Each reporting period, the Company evaluates the realizability of its deferred tax assets, and in recent years has maintained a full valuation allowance against its deferred tax assets in the United States and the foreign subsidiaries acquired in the Hi-Tec Acquisition.  However, the CARES Act allows the Company’s historical net operating loss in Fiscal 2018 to be carried back two years and the Company’s net operating losses for Fiscal 2019, Fiscal 2020 and Fiscal 2021 to be carried back five years.  The Company recognized an income tax benefit of $9.4 million in the nine months ended October 31, 2020, which includes the estimated tax refunds expected to result from these carryback claims.  The Company continues to maintain a full valuation allowance against its other deferred tax assets.  These valuation allowances will be maintained until there is sufficient positive evidence to conclude that it is more likely than not that these other deferred tax assets will be realized.

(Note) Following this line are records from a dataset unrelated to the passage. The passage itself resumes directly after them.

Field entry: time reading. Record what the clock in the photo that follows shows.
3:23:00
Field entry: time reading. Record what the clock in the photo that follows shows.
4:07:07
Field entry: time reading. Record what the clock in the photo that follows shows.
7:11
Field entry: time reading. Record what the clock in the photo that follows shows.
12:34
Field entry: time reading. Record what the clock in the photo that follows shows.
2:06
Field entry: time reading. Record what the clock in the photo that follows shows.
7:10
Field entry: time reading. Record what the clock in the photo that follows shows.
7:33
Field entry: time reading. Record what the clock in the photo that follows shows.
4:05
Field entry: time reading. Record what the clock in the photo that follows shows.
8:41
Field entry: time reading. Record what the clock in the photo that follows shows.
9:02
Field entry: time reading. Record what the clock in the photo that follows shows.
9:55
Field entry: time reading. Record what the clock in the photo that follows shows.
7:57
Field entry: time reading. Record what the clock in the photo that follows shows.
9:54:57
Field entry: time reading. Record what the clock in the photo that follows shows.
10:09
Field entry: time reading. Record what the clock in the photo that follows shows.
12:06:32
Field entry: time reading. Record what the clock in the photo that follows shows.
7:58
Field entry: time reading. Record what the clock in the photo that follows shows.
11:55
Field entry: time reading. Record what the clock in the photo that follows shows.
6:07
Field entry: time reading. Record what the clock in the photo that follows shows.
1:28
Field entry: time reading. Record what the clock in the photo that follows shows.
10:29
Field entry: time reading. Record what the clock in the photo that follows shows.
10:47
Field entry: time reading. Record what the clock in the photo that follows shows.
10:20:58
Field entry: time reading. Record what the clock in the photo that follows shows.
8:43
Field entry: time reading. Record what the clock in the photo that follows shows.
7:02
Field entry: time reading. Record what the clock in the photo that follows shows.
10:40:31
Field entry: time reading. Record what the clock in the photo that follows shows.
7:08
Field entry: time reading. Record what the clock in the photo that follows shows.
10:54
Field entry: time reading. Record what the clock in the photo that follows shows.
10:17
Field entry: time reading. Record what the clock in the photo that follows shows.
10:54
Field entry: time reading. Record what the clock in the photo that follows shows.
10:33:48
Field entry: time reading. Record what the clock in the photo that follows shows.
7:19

The Company’s deferred tax liabilities related to its indefinite lived Hi-Tec and Magnum trademarks cannot be used as a source of taxable income to support the realization of the Company’s deferred tax assets.  Accordingly, the valuation allowance reserves for the deferred tax assets in these foreign jurisdictions and results in a “naked credit” for these indefinite-lived trademarks.  The impairment charges recorded during the nine months ended October 31, 2020 for these indefinite-lived trademarks reduced the naked credit, which resulted in an income tax benefit during the nine months ended October 31, 2020.